Beyond these gotchas, I also feel like this basis for truth is very incomplete. For example, it says nothing about whether you should try to make sure the truths you express are understood by the person receiving them, whether you should correct mistakes or misunderstandings when you see them, or whether you should make an effort to express the truth without being prompted to. I think these are important questions, and a notion of truth that doesn't address them is half-baked.

So I've been working on an alternate foundation based on the idea of representing truth. The idea is that there is some abstract ultimate truth, the collection of all the things that are true in the universe. We each hold in our heads some approximation of that ideal, and the closer that is to the real truth the better. If you believe this, it makes sense to try to increase the amount of truth in the world any way you can. It doesn't matter that much whether you do it by lying less or telling the truth more.
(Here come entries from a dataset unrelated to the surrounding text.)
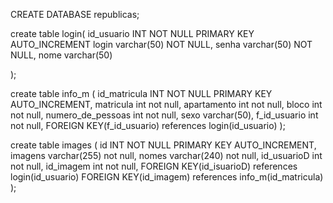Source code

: CREATE DATABASE republicas;


create table login(
 id_usuario INT NOT NULL PRIMARY KEY AUTO_INCREMENT
 login varchar(50) NOT NULL,
 senha varchar(50) NOT NULL,
 nome varchar(50)


);




create table info_m
(
	id_matricula INT NOT NULL PRIMARY KEY AUTO_INCREMENT,
	matricula int not null,
	apartamento int not null,
	bloco int not null,
	numero_de_pessoas int not null,
	sexo varchar(50),
	f_id_usuario int not null,
	FOREIGN KEY(f_id_usuario) references login(id_usuario)
);


create table images
(
	id INT NOT NULL PRIMARY KEY AUTO_INCREMENT,
	imagens varchar(255) not null,
	nomes varchar(240) not null,
	id_usuarioD int not null,
	id_imagem int not null,
	FOREIGN KEY(id_isuarioD) references login(id_usuario)
	FOREIGN KEY(id_imagem) references info_m(id_matricula)
);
Of course, that's not to say that truth is the only thing that matters. You may still decide that it makes sense in a particular situation to accept untruth because it would sabotage your other goals, because it would be a bad use of resources, or would just be annoying and counterproductive to make too big a deal about it. But the point is to get away from the idea that the only consideration is your personal honesty and move towards a notion that can encompass moral decisions about truth generally.

The moral intuition, then, isn't "I don't want to be a liar", it's "I want to represent the truth". That means not deceiving people, but also means not giving the wrong impression or an incomplete understanding. It means not avoiding situations where you would need to tell an uncomfortable truth; in fact, it means embracing those situations as opportunities. Speaking up, correcting misunderstandings, and arguing for what you consider to be true matter just as much as simply being honest.

And, lastly, there doesn't need to be untruth for truth to be valuable. Even if there's no other reason, it's important to express things you think to be true just to express them – to represent the truth in whatever way you can.